**SUPPLIED TEXT:**
* * * * *
The operating results of companies in the insurance industry have
historically been subject to significant fluctuations due to competition,
economic conditions, interest rates, investment performance, maintenance of
insurance ratings, and other factors.
RECENTLY ISSUED ACCOUNTING STANDARDS
Protective adopted Statement of Financial Accounting Standards (SFAS) No.
115, "Accounting for Certain Investments in Debt and Equity Securities," at
December 31, 1993, which requires Protective to carry its investment in fixed
maturities and certain other securities at market value instead of amortized
cost.
In 1995 Protective adopted SFAS No. 114, "Accounting by Creditors for
Impairment of a Loan," and SFAS No. 118, "Accounting by Creditors for Impairment
of a Loan -- Income Recognition and Disclosures." Under these new standards, a
loan is considered impaired, based on current information and events, if it is
probable that Protective will be unable to collect the scheduled payments of
principal or interest when due according to the contractual terms of the loan
agreement. The measurement of impaired loans is generally based on the present
value of expected future cash flows discounted at the historical effective
interest rate, except that all collateral-dependent loans are measured for
impairment based on the fair value of the collateral.
Since Protective's mortgage loans are collateralized by real estate, any
assessment of impairment is based upon the estimated fair value of the real
estate. Based on Protective's evaluation of its mortgage loan portfolio,
Protective does not expect any material losses on its mortgage loans, and
therefore no allowance for losses is required under SFAS No. 114 at December 31,
1995.
In 1995 PLC adopted SFAS No. 123, "Accounting for Stock-Based Compensation,"
which changes the way stock-based compensation expense is measured and requires
additional disclosures relating to PLC's stock-based compensation plans. The
adoption of this accounting standard did not have a material effect on PLC's or
Protective's financial statements.
12
<PAGE>
PROTECTIVE LIFE INSURANCE COMPANY
NOTES TO CONSOLIDATED FINANCIAL STATEMENTS (CONTINUED)
(ALL DOLLAR AMOUNTS IN TABLES ARE IN THOUSANDS)
NOTE A -- SIGNIFICANT ACCOUNTING POLICIES (CONTINUED)
* * * * *
**Dataset excerpts:**

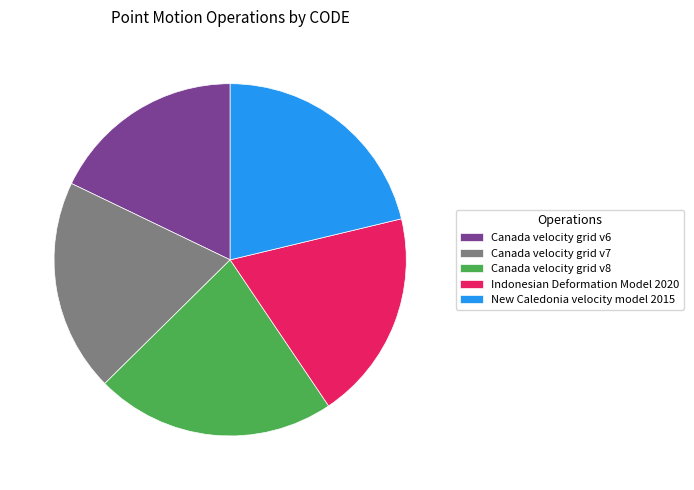

To the nearest percent, what is the difference between the largest and smallest slice percentages?

4%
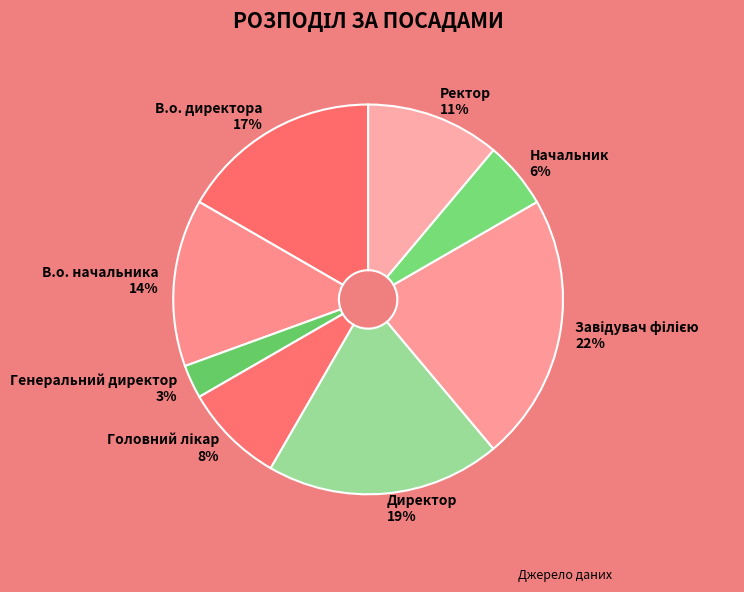

Is it true that Начальник is 6% of the pie?

True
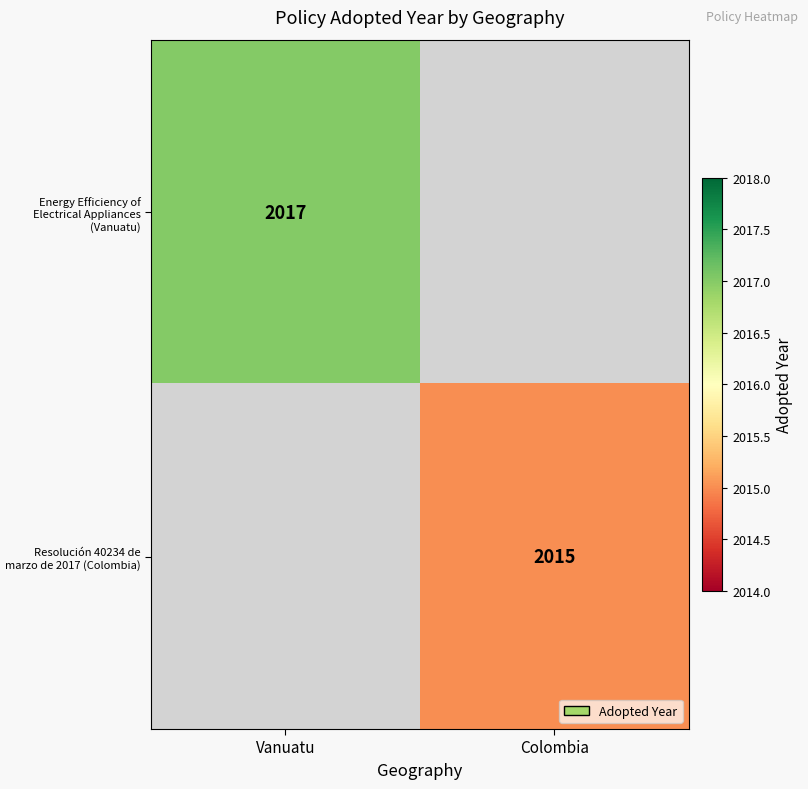

The Resolución 40234 de marzo de 2017 (Colombia) series shows 1057.5 at Colombia. True or false?

False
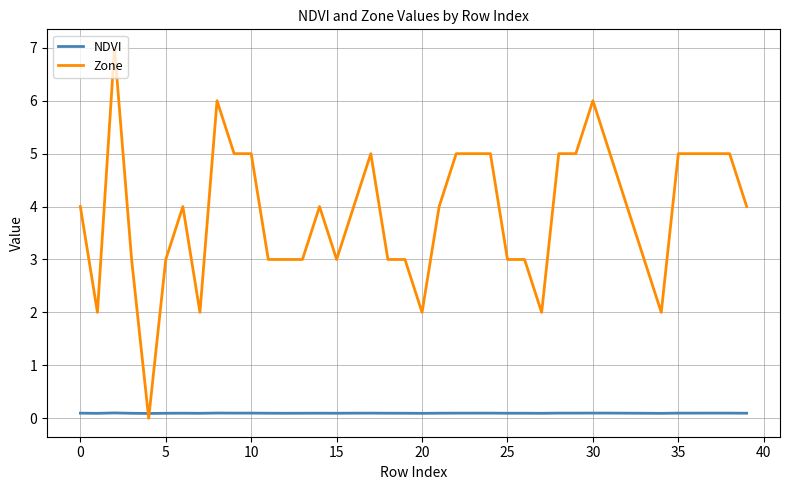

Does the chart have visible grid lines?

Yes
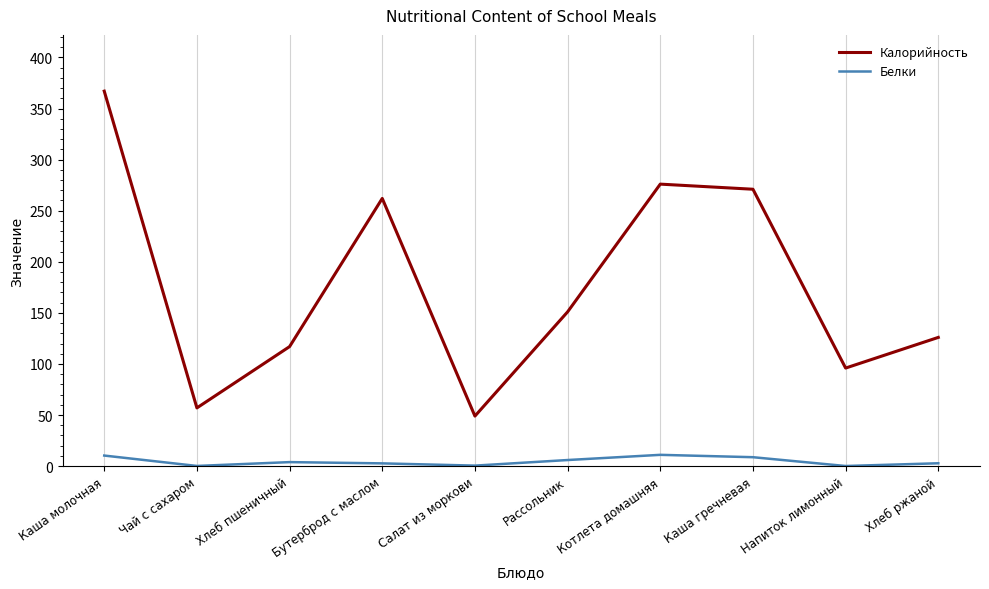

Rank the series at Каша молочная from highest to lowest value.

Калорийность, Белки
* * * * *
**EXERCISE A:** Can you copy out every line of the dataset excerpts word for word, leaving out the picture markers?
**EXERCISE B:** Can you extend the insurance company accounting notes, starting after their last line?

**FINAL ANSWER A:**
To the nearest percent, what is the difference between the largest and smallest slice percentages?

4%

Is it true that Начальник is 6% of the pie?

True

The Resolución 40234 de marzo de 2017 (Colombia) series shows 1057.5 at Colombia. True or false?

False

Does the chart have visible grid lines?

Yes

Rank the series at Каша молочная from highest to lowest value.

Калорийность, Белки

**FINAL ANSWER B:**
In 1995 the Financial Accounting Standards Board issued: SFAS No. 120,
"Accounting and Reporting by Mutual Life Insurance Enterprises and by Insurance
Enterprises for Certain Long-Duration Participating Contracts;" SFAS No. 121,
"Accounting for the Impairment of Long-Lived Assets and for Long-Lived Assets to
Be Disposed Of;" and SFAS No. 122, "Accounting for Mortgage Servicing Rights."
Protective anticipates that the impact of adopting these three accounting
standards will be immaterial to its financial condition.
INVESTMENTS
Protective has classified all of its investments in fixed maturities, equity
securities, and short-term investments as "available for sale."
Investments are reported on the following bases less allowances for
uncollectible amounts on investments, if applicable:
- Fixed maturities (bonds, bank loan participations, and redeemable
preferred stocks) -- at current market value.
- Equity securities (common and nonredeemable preferred stocks) -- at
current market value.
- Mortgage loans on real estate -- at unpaid balances, adjusted for loan
origination costs, net of fees, and amortization of premium or discount.
- Investment real estate -- at cost, less allowances for depreciation
computed on the straight-line method. With respect to real estate acquired
through foreclosure, cost is the lesser of the loan balance plus
foreclosure costs or appraised value.
- Policy loans -- at unpaid balances.
- Other long-term investments -- at a variety of methods similar to those
listed above, as deemed appropriate for the specific investment.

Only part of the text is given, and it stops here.